-------- Entries shown

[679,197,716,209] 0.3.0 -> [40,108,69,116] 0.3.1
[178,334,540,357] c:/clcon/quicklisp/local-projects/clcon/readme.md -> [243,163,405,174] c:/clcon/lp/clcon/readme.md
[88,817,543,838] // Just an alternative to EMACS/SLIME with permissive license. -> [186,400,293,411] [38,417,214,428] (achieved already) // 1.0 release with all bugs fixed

----------------
-------- Entries shown

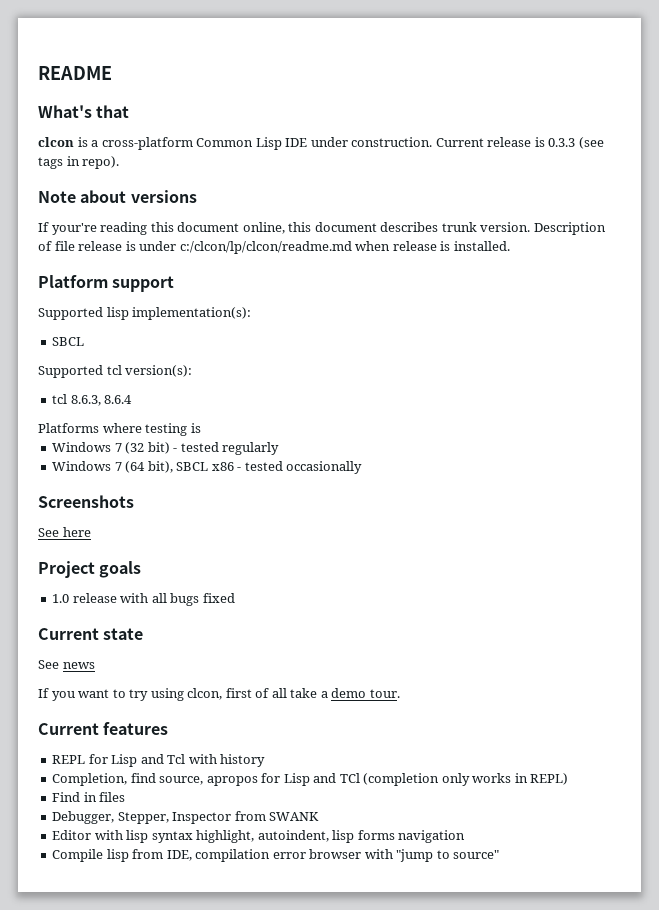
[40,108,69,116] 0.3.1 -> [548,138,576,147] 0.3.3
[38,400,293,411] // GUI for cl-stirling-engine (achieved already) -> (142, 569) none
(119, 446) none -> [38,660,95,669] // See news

----------------

Using the material above, work out how many lines contain the string "achieved". Give the number only.

Answer: 2